An interpretable self-adaptive deep neural network for estimating daily spatially-continuous PM2.5 concentrations across China

Sci Total Environ. 2021 May 10:768:144724. doi: 10.1016/j.scitotenv.2020.144724. Epub 2021 Jan 5.

Abstract

Accurate estimation of daily spatially-continuous PM2.5 (fine particulate matter) concentration is a prerequisite to address environmental public health issues, and satellite-based aerosol optical depth (AOD) products have been widely used to estimate PM2.5 concentrations using statistical-based or machine learning-based models. However, statistical-based models oversimplify the AOD-PM2.5 relationships, whereas complex machine learning technologies ignore the spatiotemporal heterogeneity of the predictors and demonstrate shortage in interpretation. Besides, large AOD data gaps resulting in PM2.5 estimation biases have been seldom imputed in previous studies, especially at national scales. To fill the above research gaps, this study attempts to present a feasible methodology to estimate daily spatially-continuous PM2.5 concentrations in China. The AOD data gaps across China were first imputed via a random forest (RF) model. Then, an interpretable self-adaptive deep neural network (SADNN) model, incorporating AOD, meteorological and other auxiliary predictors, was developed to estimate daily spatially-continuous PM2.5 concentrations from 2017 to 2018. Five-fold sample (site)-based cross-validation results showed a high accuracy of the SADNN model, with coefficient of determination and root mean square error values equal to 0.86 (0.84) and 13.07 (14.30) μg/m3, respectively, outperforming the standard DNN and the RF model.

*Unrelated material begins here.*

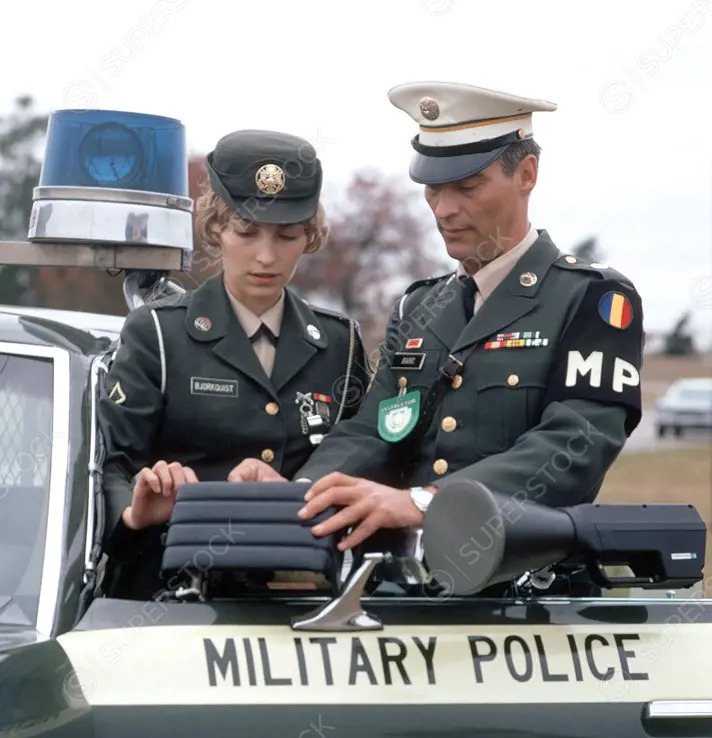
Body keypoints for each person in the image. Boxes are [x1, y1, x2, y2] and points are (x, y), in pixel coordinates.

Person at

Furthermore, the SADNN model identified the spatiotemporal patterns of predictor importance, and demonstrated that the boundary layer height, elevation and AOD were the most important predictors both spatially and temporally. And the predictor importance in the Qinghai-Tibet Plateau was different from that in the rest of China. These results enhance our understanding of AOD-PM2.5 relationships and elucidate the estimated PM2.5 datasets with complete coverage are applicable for related air pollution studies and epidemiological cohort studies. Moreover, considering the effective nonlinear model capability and interpretability, the SADNN model is beneficial for not only PM2.5 estimation but also other earth data and scenarios.

Keywords: Aerosol optical depth (AOD); Attention module; Deep learning; Gap-filling; Particulate matter; Predictor importance.